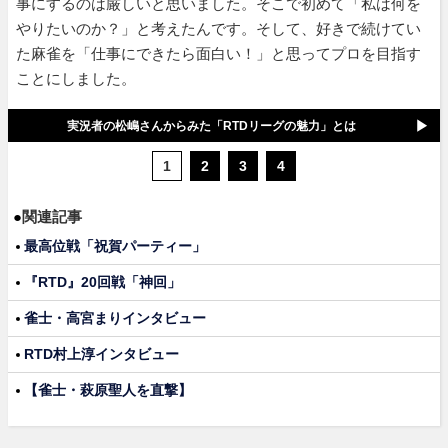
事にするのは厳しいと思いました。そこで初めて「私は何を
やりたいのか？」と考えたんです。そして、好きで続けてい
た麻雀を「仕事にできたら面白い！」と思ってプロを目指す
ことにしました。
実況者の松嶋さんからみた「RTDリーグの魅力」とは
1
2
3
4
●
関連記事
最高位戦「祝賀パーティー」
『RTD』20回戦「神回」
雀士・高宮まりインタビュー
RTD村上淳インタビュー
【雀士・萩原聖人を直撃】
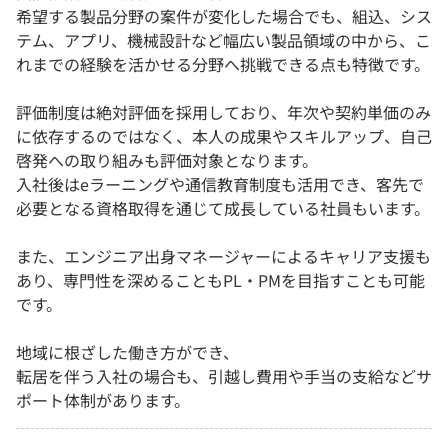
希望する製品分野の案件が変化した場合でも、組込、シス
テム、アプリ、機械設計など幅広い製品領域の中から、こ
れまでの経験を活かせる分野へ挑戦できる点も特徴です。
評価制度は絶対評価を採用しており、年次や契約単価のみ
に依存するのではなく、本人の成果やスキルアップ、自己
啓発への取り組みも評価対象となります。
入社後はeラーニングや通信教育制度も活用でき、客先で
必要となる資格取得を通じて成長している社員もいます。
また、エンジニア出身マネージャーによるキャリア支援も
あり、専門性を深めることもPL・PMを目指すことも可能
です。
地域に根ざした働き方ができ、
転居を伴う入社の場合も、引越し費用や手当の支給などサ
ポート体制があります。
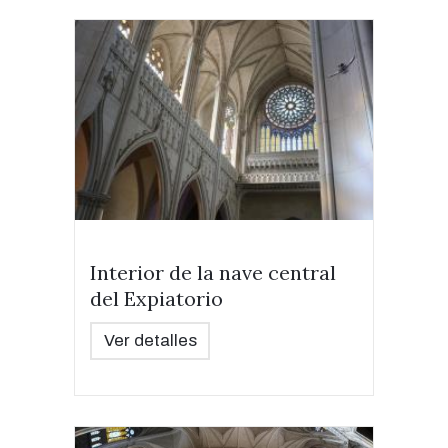
Interior de la nave central
del Expiatorio
Ver detalles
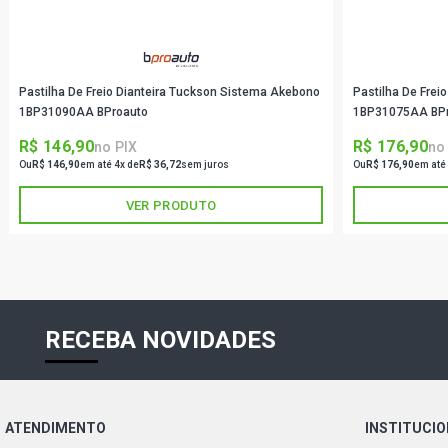
Pastilha De Freio Dianteira Tuckson Sistema Akebono
Pastilha De Frei
1BP31090AA BProauto
1BP31075AA BP
R$ 146,90
R$ 176,90
no PIX
no
Ou
R$ 146,90
em até 4x de
R$ 36,72
sem juros
Ou
R$ 176,90
em até
VER PRODUTO
RECEBA NOVIDADES
ATENDIMENTO
INSTITUCI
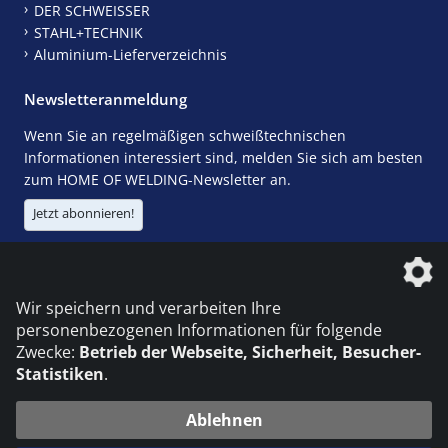
DER SCHWEISSER
STAHL+TECHNIK
Aluminium-Lieferverzeichnis
Newsletteranmeldung
Wenn Sie an regelmäßigen schweißtechnischen
Informationen interessiert sind, melden Sie sich am besten
zum HOME OF WELDING-Newsletter an.
Jetzt abonnieren!
Die DVS Media GmbH ist ein Unternehmen der
Wir speichern und verarbeiten Ihre
personenbezogenen Informationen für folgende
Zwecke:
Betrieb der Webseite, Sicherheit, Besucher-
Statistiken
.
KONTAKT
IMPRESSUM
DATENSCHUTZ
Ablehnen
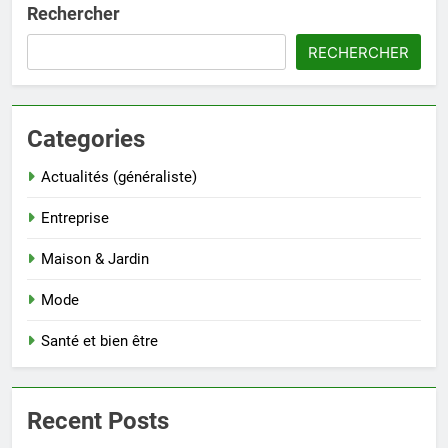
Rechercher
RECHERCHER
Categories
Actualités (généraliste)
Entreprise
Maison & Jardin
Mode
Santé et bien être
Recent Posts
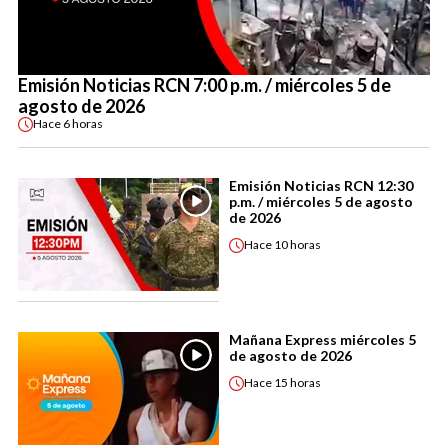
Emisión Noticias RCN 7:00 p.m. / miércoles 5 de
agosto de 2026
Hace
6 horas
Emisión Noticias RCN 12:30
p.m. / miércoles 5 de agosto
de 2026
Hace
10 horas
Mañana Express miércoles 5
de agosto de 2026
Hace
15 horas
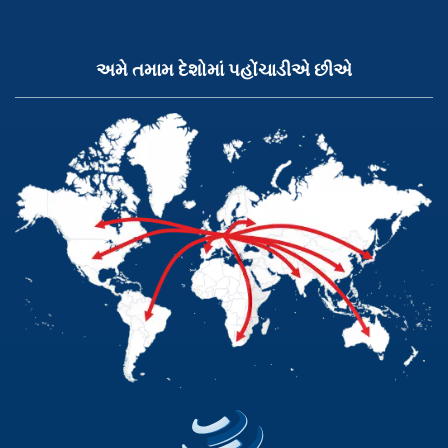
અમે તમામ દેશોમાં પહોંચાડીએ છીએ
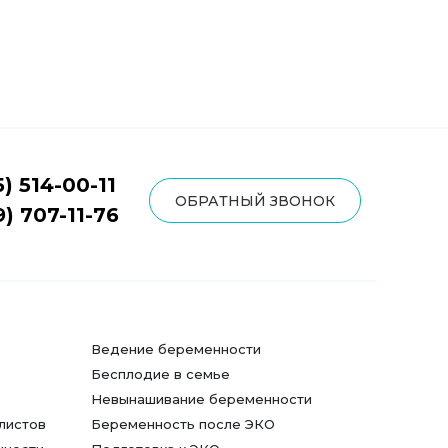
5) 514-00-11
ОБРАТНЫЙ ЗВОНОК
9) 707-11-76
Ведение беременности
Бесплодие в семье
Невынашивание беременности
листов
Беременность после ЭКО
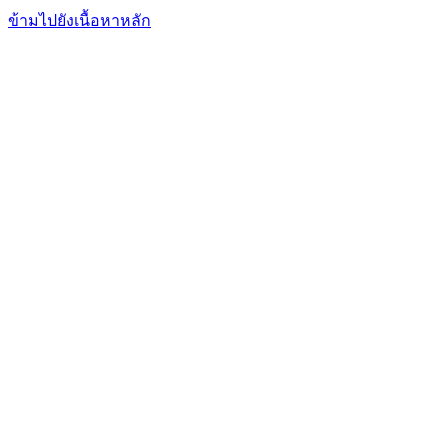
FxFriend
เอฟเอ็กซ์ เฟรนด์
ข้ามไปยังเนื้อหาหลัก
การเทรด
การวิเคราะห์
ตลาดข่าวสาร
โบรกเกอร์
เรียนรู้
บริการ
ฟอรั่มพูดคุย
อื่นๆ
เข้าสู่ระบบ
สมัคร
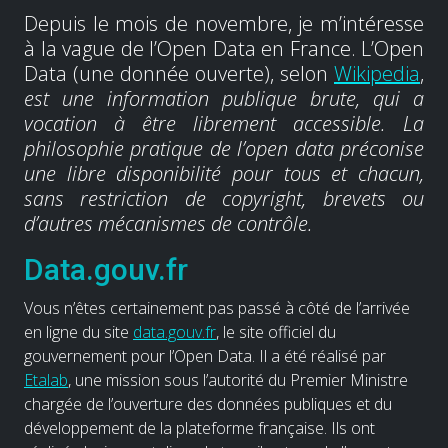
Depuis le mois de novembre, je m’intéresse
à la vague de l’Open Data en France. L’Open
Data (une donnée ouverte), selon
Wikipedia
,
est une information publique brute, qui a
vocation à être librement accessible. La
philosophie pratique de l’open data préconise
une libre disponibilité pour tous et chacun,
sans restriction de copyright, brevets ou
d’autres mécanismes de contrôle.
Data.gouv.fr
Vous n’êtes certainement pas passé à côté de l’arrivée
en ligne du site
data.gouv.fr
, le site officiel du
gouvernement pour l’Open Data. Il a été réalisé par
Etalab
, une mission sous l’autorité du Premier Ministre
chargée de l’ouverture des données publiques et du
développement de la plateforme française. Ils ont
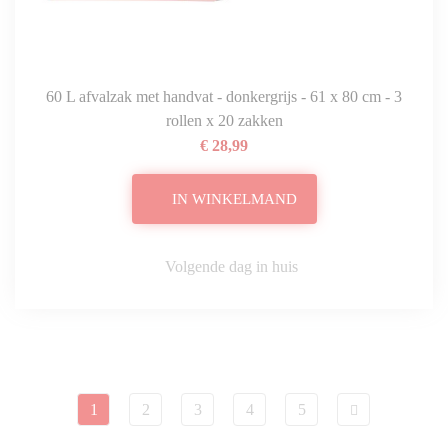
60 L afvalzak met handvat - donkergrijs - 61 x 80 cm - 3
rollen x 20 zakken
€ 28,99
IN WINKELMAND
Volgende dag in huis
1
2
3
4
5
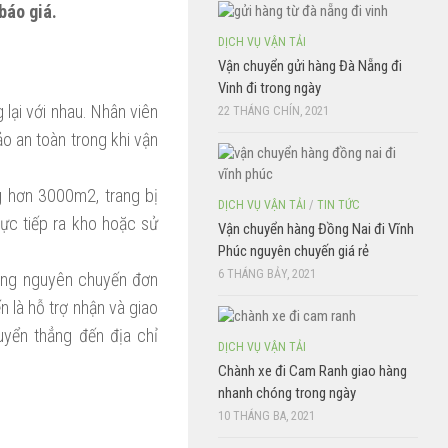
báo giá.
DỊCH VỤ VẬN TẢI
Vận chuyển gửi hàng Đà Nẵng đi
Vinh đi trong ngày
 lại với nhau. Nhân viên
22 THÁNG CHÍN, 2021
o an toàn trong khi vận
g hơn 3000m2, trang bị
DỊCH VỤ VẬN TẢI
/
TIN TỨC
ực tiếp ra kho hoặc sử
Vận chuyển hàng Đồng Nai đi Vĩnh
Phúc nguyên chuyến giá rẻ
6 THÁNG BẢY, 2021
hàng nguyên chuyến đơn
 là hỗ trợ nhận và giao
uyển thẳng đến địa chỉ
DỊCH VỤ VẬN TẢI
Chành xe đi Cam Ranh giao hàng
nhanh chóng trong ngày
10 THÁNG BA, 2021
##########
> **WORK ITEM**:
Once the pictures are set aside, repeat each entry exactly as it stands.

> **WRITTEN ANSWER**:
事にするのは厳しいと思いました。そこで初めて「私は何を
やりたいのか？」と考えたんです。そして、好きで続けてい
た麻雀を「仕事にできたら面白い！」と思ってプロを目指す
ことにしました。
実況者の松嶋さんからみた「RTDリーグの魅力」とは
1
2
3
4
●
関連記事
最高位戦「祝賀パーティー」
『RTD』20回戦「神回」
雀士・高宮まりインタビュー
RTD村上淳インタビュー
【雀士・萩原聖人を直撃】
希望する製品分野の案件が変化した場合でも、組込、シス
テム、アプリ、機械設計など幅広い製品領域の中から、こ
れまでの経験を活かせる分野へ挑戦できる点も特徴です。
評価制度は絶対評価を採用しており、年次や契約単価のみ
に依存するのではなく、本人の成果やスキルアップ、自己
啓発への取り組みも評価対象となります。
入社後はeラーニングや通信教育制度も活用でき、客先で
必要となる資格取得を通じて成長している社員もいます。
また、エンジニア出身マネージャーによるキャリア支援も
あり、専門性を深めることもPL・PMを目指すことも可能
です。
地域に根ざした働き方ができ、
転居を伴う入社の場合も、引越し費用や手当の支給などサ
ポート体制があります。
Interior de la nave central
del Expiatorio
Ver detalles
Pastilha De Freio Dianteira Tuckson Sistema Akebono
Pastilha De Frei
1BP31090AA BProauto
1BP31075AA BP
R$ 146,90
R$ 176,90
no PIX
no
Ou
R$ 146,90
em até 4x de
R$ 36,72
sem juros
Ou
R$ 176,90
em até
VER PRODUTO
RECEBA NOVIDADES
ATENDIMENTO
INSTITUCI
DER SCHWEISSER
STAHL+TECHNIK
Aluminium-Lieferverzeichnis
Newsletteranmeldung
Wenn Sie an regelmäßigen schweißtechnischen
Informationen interessiert sind, melden Sie sich am besten
zum HOME OF WELDING-Newsletter an.
Jetzt abonnieren!
Die DVS Media GmbH ist ein Unternehmen der
Wir speichern und verarbeiten Ihre
personenbezogenen Informationen für folgende
Zwecke:
Betrieb der Webseite, Sicherheit, Besucher-
Statistiken
.
KONTAKT
IMPRESSUM
DATENSCHUTZ
Ablehnen
Rechercher
RECHERCHER
Categories
Actualités (généraliste)
Entreprise
Maison & Jardin
Mode
Santé et bien être
Recent Posts
Emisión Noticias RCN 7:00 p.m. / miércoles 5 de
agosto de 2026
Hace
6 horas
Emisión Noticias RCN 12:30
p.m. / miércoles 5 de agosto
de 2026
Hace
10 horas
Mañana Express miércoles 5
de agosto de 2026
Hace
15 horas
અમે તમામ દેશોમાં પહોંચાડીએ છીએ
5) 514-00-11
ОБРАТНЫЙ ЗВОНОК
9) 707-11-76
Ведение беременности
Бесплодие в семье
Невынашивание беременности
листов
Беременность после ЭКО
FxFriend
เอฟเอ็กซ์ เฟรนด์
ข้ามไปยังเนื้อหาหลัก
การเทรด
การวิเคราะห์
ตลาดข่าวสาร
โบรกเกอร์
เรียนรู้
บริการ
ฟอรั่มพูดคุย
อื่นๆ
เข้าสู่ระบบ
สมัคร
Depuis le mois de novembre, je m’intéresse
à la vague de l’Open Data en France. L’Open
Data (une donnée ouverte), selon
Wikipedia
,
est une information publique brute, qui a
vocation à être librement accessible. La
philosophie pratique de l’open data préconise
une libre disponibilité pour tous et chacun,
sans restriction de copyright, brevets ou
d’autres mécanismes de contrôle.
Data.gouv.fr
Vous n’êtes certainement pas passé à côté de l’arrivée
en ligne du site
data.gouv.fr
, le site officiel du
gouvernement pour l’Open Data. Il a été réalisé par
Etalab
, une mission sous l’autorité du Premier Ministre
chargée de l’ouverture des données publiques et du
développement de la plateforme française. Ils ont
60 L afvalzak met handvat - donkergrijs - 61 x 80 cm - 3
rollen x 20 zakken
€ 28,99
IN WINKELMAND
Volgende dag in huis
1
2
3
4
5
báo giá.
DỊCH VỤ VẬN TẢI
Vận chuyển gửi hàng Đà Nẵng đi
Vinh đi trong ngày
 lại với nhau. Nhân viên
22 THÁNG CHÍN, 2021
o an toàn trong khi vận
g hơn 3000m2, trang bị
DỊCH VỤ VẬN TẢI
/
TIN TỨC
ực tiếp ra kho hoặc sử
Vận chuyển hàng Đồng Nai đi Vĩnh
Phúc nguyên chuyến giá rẻ
6 THÁNG BẢY, 2021
hàng nguyên chuyến đơn
 là hỗ trợ nhận và giao
uyển thẳng đến địa chỉ
DỊCH VỤ VẬN TẢI
Chành xe đi Cam Ranh giao hàng
nhanh chóng trong ngày
10 THÁNG BA, 2021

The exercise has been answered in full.